Sunday, December 26, 2010

Simple Joys of the Past - One in a Series

A celebration of little pleasures, once common, that now are relegated to history by time, technology, or changing custom.

#1 - Waiting for J.D. Salinger to Die
When I first read Catcher in the Rye, Salinger was still a relatively young man in his early 60s, and roughly 15 years had passed since his last published work.  But his reputation as a reclusive genius was fully formed even in the early 1980s, complete with debate over whether he might die without ever releasing another story. 

Over the years, Salinger's reputation grew in direct proportion to the urgency of that debate, which gradually morphed into a kind of literary deathwatch as he became an old man.  We all grew older, and we re-read Nine Stories and Raise High the Roof Beams, Carpenter and wrestled with the feeling that he was somehow - deliberately and personally - slighting us by staying away.  Our musings went from "Will he publish again?" to "When will that stubborn old bugger finally die, for chrissakes?"  After all, nearly 60 years elapsed after Catcher, and all the world had to show for it was a handful of short stories and novellas, and the most committed and complete withdrawal from the public eye in modern literary history.  And so, fans of J.D. Salinger fell into the habit each January 1 of casting a mental eye toward Connecticut and sending slightly rueful birthday wishes to the old hermit who refused to either publish or perish.
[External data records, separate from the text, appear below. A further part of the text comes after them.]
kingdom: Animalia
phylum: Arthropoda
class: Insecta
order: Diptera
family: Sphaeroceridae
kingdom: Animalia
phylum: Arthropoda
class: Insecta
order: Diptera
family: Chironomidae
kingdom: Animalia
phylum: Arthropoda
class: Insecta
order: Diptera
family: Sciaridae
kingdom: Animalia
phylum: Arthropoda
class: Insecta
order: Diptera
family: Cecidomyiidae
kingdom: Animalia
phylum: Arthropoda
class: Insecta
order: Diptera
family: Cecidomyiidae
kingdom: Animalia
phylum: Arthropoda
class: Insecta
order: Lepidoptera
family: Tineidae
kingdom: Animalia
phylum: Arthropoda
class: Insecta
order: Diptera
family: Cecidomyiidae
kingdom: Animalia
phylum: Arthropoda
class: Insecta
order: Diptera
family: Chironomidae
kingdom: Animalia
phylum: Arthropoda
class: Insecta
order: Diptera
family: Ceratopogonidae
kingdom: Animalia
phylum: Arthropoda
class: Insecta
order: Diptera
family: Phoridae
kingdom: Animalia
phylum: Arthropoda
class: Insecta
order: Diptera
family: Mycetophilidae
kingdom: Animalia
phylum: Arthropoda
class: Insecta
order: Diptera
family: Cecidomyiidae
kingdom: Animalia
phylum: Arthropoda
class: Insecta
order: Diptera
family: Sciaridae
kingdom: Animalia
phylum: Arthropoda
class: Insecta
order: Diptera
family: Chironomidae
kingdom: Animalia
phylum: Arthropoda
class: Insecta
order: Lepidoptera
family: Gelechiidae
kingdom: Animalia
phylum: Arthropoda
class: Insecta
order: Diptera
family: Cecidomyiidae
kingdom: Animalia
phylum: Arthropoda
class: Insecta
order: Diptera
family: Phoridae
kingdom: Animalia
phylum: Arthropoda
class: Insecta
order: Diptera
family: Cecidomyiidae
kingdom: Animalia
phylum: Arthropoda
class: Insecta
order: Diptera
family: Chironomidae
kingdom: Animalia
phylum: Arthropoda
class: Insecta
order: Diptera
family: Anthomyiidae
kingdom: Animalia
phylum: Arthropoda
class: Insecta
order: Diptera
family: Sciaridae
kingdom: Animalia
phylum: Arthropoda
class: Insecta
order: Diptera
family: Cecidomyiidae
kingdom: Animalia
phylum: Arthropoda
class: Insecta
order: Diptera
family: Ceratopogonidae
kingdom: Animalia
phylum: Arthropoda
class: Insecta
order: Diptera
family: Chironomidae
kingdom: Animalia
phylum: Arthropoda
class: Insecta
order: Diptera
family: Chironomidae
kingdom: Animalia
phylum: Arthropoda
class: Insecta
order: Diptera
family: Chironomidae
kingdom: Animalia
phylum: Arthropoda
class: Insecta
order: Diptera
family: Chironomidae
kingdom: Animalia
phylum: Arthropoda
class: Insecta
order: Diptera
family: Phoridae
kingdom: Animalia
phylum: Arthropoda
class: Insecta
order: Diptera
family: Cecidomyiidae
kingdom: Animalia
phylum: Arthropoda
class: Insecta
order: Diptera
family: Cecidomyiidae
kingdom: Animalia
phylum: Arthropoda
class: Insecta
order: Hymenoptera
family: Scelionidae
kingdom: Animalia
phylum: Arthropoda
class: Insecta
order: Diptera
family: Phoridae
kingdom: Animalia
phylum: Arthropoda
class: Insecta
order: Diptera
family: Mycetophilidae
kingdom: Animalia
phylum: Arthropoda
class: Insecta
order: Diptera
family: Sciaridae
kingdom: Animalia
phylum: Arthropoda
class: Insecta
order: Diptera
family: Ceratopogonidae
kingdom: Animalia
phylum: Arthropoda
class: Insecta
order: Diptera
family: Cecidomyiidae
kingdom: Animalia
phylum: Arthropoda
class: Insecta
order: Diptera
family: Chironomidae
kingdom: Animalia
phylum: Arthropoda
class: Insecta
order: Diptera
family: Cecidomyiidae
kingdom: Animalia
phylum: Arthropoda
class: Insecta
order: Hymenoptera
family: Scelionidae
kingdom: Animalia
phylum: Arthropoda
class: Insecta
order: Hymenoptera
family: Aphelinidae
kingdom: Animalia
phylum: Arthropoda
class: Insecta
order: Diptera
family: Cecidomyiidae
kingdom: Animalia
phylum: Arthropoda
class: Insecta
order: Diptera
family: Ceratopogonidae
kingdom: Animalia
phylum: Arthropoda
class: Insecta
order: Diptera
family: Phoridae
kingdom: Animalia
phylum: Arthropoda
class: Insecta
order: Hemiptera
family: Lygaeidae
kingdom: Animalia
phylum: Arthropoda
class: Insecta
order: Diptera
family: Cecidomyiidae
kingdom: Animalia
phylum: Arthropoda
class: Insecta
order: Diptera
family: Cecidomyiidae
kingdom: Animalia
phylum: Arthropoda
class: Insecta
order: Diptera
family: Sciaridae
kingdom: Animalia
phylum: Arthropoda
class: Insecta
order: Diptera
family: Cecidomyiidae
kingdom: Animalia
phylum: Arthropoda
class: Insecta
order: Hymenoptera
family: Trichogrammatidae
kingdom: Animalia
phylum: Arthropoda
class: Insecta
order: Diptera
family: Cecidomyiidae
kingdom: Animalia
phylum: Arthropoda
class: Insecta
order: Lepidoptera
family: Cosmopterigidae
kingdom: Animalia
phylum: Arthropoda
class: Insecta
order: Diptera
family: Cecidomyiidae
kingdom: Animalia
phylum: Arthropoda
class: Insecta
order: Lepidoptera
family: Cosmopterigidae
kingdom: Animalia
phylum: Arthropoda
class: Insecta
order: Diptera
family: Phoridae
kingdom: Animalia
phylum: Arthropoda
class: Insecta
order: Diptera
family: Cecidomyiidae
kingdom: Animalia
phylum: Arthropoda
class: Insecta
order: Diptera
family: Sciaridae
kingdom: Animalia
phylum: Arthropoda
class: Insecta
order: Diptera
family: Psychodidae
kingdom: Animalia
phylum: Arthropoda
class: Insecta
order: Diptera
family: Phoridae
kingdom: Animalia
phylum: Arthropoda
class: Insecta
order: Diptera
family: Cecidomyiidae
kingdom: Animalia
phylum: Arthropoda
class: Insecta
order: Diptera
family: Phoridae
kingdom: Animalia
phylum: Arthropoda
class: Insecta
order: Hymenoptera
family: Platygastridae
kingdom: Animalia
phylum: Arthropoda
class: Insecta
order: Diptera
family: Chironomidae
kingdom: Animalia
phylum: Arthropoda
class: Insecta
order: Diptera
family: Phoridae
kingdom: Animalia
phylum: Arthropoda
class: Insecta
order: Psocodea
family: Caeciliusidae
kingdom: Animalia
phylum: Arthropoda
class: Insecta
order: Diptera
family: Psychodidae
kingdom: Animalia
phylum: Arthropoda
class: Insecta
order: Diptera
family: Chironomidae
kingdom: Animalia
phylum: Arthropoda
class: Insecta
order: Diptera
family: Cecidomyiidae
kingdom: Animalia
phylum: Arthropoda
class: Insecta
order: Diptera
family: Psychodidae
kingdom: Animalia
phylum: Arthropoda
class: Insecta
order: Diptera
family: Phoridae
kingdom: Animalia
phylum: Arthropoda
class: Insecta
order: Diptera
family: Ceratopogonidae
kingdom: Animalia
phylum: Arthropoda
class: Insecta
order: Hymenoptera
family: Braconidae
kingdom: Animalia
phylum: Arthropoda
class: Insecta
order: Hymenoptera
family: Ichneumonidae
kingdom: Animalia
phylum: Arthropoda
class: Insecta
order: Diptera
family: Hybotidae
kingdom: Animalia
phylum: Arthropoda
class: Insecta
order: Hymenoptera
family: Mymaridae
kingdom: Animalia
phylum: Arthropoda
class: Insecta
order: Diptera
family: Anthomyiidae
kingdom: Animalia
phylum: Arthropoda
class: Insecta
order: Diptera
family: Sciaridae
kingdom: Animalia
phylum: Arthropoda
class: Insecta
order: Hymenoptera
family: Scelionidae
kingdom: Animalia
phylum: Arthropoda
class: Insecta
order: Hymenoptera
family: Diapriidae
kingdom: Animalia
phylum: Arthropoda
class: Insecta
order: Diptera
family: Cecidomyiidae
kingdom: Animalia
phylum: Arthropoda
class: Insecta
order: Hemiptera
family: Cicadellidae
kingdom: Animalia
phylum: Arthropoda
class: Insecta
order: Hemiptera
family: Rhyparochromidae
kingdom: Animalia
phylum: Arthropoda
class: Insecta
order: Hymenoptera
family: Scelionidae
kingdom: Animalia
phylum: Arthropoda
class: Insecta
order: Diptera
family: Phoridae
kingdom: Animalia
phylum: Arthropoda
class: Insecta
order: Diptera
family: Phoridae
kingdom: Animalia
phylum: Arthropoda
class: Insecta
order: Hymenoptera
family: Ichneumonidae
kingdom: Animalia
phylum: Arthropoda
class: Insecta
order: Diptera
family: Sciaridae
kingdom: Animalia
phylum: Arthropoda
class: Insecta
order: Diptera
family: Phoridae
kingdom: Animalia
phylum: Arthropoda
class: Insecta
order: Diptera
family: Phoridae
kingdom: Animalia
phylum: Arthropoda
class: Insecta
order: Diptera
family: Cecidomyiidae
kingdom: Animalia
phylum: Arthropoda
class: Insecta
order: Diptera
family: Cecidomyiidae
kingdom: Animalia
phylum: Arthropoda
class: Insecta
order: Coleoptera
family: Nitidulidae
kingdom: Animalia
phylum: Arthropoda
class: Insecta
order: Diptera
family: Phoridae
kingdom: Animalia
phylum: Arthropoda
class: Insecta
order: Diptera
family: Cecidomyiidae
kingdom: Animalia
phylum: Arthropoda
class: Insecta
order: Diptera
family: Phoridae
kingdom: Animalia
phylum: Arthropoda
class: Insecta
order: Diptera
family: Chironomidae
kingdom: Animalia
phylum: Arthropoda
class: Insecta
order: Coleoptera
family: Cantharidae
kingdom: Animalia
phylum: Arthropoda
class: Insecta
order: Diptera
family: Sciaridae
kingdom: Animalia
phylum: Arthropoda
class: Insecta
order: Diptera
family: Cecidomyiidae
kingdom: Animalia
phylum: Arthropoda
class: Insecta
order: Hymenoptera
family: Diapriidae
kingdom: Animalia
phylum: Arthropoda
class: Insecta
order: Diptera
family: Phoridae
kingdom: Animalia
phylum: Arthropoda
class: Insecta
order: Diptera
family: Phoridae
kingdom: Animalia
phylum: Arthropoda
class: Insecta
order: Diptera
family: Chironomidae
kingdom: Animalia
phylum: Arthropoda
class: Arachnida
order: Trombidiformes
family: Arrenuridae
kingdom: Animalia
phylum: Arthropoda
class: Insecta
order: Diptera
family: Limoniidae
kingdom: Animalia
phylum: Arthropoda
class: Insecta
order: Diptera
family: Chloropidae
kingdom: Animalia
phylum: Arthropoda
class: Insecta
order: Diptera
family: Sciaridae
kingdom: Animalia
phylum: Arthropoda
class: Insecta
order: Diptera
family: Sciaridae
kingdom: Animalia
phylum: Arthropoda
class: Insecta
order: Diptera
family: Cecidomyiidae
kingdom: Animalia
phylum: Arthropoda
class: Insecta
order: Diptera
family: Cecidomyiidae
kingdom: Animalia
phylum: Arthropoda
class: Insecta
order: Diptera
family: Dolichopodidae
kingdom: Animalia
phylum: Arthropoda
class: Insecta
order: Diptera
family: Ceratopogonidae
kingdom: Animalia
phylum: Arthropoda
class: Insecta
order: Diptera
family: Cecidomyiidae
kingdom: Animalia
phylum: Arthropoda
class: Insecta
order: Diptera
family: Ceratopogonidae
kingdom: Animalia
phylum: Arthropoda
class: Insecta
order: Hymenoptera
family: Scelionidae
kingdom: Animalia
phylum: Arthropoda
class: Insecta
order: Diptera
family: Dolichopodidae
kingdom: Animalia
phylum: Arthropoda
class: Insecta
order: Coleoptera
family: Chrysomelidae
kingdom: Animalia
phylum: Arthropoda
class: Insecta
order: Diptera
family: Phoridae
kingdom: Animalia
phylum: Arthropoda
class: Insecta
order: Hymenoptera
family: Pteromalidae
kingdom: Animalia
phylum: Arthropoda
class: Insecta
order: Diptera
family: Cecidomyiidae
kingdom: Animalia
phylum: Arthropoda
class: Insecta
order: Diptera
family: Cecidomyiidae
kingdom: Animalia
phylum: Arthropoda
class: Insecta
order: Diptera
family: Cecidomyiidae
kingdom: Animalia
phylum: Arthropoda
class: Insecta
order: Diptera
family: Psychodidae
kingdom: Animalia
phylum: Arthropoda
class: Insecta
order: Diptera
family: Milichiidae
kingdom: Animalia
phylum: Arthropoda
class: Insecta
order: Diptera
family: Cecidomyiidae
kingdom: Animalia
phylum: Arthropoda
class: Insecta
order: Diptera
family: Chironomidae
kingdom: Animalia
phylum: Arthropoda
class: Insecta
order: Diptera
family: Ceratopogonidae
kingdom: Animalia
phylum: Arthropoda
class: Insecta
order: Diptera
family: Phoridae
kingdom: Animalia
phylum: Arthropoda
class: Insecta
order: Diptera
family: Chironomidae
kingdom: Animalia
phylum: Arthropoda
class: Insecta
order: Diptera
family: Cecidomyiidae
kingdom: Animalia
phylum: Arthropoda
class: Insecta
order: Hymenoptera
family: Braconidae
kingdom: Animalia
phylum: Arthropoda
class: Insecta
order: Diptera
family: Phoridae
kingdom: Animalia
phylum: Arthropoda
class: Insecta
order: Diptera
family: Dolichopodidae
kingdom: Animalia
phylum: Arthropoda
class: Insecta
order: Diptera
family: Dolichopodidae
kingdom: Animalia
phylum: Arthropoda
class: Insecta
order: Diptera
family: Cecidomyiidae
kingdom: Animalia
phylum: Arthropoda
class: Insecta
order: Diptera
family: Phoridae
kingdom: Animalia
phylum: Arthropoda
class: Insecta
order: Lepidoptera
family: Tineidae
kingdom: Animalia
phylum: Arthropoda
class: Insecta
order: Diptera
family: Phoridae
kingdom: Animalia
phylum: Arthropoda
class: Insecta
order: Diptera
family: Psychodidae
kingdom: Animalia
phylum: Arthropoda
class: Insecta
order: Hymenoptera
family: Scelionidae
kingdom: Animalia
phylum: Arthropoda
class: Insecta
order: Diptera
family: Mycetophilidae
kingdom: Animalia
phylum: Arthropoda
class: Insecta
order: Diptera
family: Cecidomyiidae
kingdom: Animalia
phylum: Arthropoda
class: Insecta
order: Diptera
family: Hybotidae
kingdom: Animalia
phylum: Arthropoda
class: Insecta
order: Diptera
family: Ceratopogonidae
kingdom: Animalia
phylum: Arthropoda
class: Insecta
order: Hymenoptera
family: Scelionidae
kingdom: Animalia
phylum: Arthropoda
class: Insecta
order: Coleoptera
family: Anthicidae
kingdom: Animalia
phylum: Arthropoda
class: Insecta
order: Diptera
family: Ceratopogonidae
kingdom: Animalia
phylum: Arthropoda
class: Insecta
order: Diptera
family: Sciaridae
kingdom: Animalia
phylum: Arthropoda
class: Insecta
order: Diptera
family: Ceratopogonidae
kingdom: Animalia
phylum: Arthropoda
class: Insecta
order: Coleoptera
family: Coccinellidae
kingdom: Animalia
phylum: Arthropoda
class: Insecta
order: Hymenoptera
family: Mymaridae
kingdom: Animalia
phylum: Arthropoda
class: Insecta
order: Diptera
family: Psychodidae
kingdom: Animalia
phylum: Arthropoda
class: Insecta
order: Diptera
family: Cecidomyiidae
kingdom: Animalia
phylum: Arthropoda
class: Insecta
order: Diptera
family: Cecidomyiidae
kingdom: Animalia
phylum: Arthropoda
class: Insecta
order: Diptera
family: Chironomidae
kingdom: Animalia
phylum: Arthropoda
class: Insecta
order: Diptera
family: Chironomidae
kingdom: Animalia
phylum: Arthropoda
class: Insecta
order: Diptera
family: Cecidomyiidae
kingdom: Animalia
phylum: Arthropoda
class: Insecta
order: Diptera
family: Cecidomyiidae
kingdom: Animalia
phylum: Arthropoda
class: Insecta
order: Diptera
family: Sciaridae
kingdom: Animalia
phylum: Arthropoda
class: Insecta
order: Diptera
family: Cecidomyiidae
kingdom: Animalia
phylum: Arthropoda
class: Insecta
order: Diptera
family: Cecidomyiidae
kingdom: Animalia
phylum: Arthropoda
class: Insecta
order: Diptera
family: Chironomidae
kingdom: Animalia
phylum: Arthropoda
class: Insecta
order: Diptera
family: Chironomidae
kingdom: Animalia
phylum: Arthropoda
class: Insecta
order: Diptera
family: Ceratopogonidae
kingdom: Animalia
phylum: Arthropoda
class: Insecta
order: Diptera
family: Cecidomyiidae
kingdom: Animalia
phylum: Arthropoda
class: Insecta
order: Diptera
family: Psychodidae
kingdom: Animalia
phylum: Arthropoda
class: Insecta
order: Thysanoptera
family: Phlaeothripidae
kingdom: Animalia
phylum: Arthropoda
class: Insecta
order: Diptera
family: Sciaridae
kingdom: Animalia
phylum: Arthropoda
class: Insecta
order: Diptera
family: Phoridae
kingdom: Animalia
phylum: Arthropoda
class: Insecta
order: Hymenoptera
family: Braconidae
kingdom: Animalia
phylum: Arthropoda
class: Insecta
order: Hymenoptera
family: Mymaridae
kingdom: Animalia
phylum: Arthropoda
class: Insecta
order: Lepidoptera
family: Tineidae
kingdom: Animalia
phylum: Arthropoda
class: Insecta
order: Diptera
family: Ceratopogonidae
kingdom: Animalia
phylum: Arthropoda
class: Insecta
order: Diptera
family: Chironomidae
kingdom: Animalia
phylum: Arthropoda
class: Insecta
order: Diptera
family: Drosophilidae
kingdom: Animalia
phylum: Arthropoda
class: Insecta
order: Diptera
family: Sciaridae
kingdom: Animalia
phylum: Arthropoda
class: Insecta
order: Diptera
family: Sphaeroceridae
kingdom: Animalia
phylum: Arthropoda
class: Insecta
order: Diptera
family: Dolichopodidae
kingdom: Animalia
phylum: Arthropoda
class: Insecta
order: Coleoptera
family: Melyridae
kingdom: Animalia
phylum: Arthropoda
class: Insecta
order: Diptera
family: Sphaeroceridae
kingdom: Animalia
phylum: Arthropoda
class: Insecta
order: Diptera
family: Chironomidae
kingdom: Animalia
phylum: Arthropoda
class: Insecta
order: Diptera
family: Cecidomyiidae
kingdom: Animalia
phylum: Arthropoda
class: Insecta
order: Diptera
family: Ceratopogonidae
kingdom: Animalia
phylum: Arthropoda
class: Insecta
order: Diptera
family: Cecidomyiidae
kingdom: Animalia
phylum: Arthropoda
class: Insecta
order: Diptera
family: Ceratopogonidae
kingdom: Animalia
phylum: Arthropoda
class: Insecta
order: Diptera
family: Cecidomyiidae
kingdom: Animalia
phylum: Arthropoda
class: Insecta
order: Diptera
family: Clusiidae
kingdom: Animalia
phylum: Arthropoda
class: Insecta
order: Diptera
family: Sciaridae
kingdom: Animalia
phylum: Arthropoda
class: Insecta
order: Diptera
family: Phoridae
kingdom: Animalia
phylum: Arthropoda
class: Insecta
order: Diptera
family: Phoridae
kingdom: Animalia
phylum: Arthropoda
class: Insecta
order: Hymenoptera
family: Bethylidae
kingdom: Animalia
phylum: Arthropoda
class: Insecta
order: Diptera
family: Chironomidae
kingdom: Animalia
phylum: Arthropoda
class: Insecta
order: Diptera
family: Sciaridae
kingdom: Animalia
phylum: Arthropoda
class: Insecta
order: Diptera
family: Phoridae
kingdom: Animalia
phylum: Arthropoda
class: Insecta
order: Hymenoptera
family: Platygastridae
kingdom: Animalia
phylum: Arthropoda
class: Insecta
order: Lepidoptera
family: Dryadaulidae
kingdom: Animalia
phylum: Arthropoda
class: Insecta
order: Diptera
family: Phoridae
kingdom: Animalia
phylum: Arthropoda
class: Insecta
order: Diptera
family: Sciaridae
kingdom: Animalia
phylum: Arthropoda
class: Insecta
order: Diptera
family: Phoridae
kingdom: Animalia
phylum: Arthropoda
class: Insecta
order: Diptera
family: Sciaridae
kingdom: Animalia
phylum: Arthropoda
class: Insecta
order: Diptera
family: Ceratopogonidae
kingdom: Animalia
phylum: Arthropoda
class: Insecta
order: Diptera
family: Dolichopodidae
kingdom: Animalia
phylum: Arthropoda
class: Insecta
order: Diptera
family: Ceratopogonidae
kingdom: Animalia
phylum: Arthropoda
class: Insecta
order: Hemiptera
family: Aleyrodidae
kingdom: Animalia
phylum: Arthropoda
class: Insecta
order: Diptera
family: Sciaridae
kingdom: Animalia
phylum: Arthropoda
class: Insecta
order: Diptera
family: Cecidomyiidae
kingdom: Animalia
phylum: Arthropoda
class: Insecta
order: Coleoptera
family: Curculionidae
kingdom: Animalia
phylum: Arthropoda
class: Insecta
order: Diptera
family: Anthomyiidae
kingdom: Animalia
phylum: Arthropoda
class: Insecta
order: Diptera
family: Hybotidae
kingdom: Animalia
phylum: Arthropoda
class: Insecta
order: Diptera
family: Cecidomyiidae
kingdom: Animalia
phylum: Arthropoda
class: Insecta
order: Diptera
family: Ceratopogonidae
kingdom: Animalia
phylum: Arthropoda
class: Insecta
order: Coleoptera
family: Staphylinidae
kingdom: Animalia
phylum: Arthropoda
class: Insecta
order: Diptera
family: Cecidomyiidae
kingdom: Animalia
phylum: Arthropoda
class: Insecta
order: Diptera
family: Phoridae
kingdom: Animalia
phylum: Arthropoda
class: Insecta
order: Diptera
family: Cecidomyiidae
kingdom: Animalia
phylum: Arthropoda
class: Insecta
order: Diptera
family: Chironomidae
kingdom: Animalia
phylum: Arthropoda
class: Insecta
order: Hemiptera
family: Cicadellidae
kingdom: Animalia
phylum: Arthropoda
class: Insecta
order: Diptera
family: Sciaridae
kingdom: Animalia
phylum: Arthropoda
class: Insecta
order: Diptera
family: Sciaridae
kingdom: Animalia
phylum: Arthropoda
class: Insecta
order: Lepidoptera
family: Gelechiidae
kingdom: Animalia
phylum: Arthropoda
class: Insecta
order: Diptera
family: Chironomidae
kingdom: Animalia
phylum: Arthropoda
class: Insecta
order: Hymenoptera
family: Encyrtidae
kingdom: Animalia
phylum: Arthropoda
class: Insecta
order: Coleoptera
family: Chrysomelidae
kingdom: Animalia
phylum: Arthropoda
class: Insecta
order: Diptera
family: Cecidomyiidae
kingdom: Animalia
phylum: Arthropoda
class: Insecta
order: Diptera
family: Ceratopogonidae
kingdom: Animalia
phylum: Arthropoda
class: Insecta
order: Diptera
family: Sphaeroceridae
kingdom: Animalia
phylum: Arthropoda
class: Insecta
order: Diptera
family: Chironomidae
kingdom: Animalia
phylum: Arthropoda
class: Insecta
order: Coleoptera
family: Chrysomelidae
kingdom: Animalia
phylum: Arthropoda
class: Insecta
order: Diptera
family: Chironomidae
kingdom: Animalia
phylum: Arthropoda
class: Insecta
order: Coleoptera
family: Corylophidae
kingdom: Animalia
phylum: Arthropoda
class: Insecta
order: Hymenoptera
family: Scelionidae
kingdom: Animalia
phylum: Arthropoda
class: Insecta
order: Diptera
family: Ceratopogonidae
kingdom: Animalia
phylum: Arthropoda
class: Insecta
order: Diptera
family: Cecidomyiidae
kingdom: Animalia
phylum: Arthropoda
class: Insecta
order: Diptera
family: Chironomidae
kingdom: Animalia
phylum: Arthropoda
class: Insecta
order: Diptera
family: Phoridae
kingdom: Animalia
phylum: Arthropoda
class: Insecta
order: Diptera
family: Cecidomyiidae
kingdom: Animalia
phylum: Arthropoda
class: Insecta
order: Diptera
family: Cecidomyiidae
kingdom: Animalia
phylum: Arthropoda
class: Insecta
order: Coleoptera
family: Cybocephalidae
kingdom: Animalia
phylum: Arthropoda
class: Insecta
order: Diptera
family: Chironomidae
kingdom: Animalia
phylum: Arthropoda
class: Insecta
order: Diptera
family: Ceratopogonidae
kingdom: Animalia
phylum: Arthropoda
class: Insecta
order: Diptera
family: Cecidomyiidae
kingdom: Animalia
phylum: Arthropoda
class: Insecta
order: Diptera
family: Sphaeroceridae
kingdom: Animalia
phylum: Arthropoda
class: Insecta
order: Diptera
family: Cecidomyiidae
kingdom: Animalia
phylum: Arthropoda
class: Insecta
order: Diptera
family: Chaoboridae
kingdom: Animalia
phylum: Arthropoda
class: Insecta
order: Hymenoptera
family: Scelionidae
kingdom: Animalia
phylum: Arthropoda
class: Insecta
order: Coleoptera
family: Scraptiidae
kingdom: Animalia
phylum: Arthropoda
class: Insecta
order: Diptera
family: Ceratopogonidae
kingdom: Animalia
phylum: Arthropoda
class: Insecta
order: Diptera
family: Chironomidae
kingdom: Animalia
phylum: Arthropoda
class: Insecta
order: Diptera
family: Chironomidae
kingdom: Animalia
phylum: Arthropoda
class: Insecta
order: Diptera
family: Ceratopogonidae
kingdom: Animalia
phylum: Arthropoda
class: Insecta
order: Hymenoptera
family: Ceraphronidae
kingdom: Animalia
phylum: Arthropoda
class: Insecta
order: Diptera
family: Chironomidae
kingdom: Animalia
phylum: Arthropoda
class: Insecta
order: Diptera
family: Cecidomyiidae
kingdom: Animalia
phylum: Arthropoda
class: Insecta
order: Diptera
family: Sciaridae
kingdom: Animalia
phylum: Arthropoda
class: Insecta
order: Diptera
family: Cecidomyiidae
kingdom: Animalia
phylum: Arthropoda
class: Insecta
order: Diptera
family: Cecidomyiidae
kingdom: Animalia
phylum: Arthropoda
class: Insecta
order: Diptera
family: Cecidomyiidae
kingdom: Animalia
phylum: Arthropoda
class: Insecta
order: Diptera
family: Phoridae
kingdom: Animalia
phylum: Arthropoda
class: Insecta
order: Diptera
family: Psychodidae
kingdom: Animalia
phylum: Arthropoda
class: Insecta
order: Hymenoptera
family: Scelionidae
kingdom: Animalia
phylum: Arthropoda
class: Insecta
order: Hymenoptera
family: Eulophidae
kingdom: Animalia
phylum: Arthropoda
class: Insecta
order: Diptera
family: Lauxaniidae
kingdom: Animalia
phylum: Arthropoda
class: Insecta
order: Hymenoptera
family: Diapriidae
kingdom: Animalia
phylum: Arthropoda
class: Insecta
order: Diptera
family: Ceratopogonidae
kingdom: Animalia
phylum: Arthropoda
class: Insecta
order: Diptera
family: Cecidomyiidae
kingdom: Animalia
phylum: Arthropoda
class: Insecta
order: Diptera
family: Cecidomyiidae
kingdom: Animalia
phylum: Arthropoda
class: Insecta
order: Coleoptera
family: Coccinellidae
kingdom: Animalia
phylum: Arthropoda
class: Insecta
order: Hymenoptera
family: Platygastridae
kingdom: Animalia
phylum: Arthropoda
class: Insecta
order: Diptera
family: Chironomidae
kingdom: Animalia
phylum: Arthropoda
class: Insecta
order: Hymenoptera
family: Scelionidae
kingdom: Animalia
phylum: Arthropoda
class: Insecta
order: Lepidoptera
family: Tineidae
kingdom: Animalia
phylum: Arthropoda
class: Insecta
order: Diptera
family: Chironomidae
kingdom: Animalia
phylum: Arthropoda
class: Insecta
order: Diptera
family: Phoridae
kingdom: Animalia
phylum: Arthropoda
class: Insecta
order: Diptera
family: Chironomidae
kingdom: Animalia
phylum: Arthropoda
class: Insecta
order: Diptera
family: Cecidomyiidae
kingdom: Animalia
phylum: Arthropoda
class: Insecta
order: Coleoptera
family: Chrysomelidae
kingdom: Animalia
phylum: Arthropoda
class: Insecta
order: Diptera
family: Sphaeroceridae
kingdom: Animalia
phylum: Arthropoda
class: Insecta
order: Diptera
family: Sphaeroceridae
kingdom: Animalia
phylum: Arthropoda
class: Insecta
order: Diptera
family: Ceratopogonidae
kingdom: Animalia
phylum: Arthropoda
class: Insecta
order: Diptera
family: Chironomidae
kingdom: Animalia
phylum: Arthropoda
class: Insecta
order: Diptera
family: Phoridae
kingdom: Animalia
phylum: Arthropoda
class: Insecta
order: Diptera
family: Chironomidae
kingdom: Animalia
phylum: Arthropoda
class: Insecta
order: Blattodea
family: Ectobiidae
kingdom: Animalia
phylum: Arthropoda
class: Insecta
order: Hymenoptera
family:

And then, on January 28, 2010, Mr. Salinger finally proved he was more mortal than his stories.  Although we've since discovered that he wrote almost constantly until the end of his life, he never did publish another word.  Bastard.  Maybe those writings will be published posthumously.  But whatever joy we may someday gain from reading them, I don't think it can ever compare to the creepy, obsessive pleasure we derived from waiting for their creator to kick the bucket.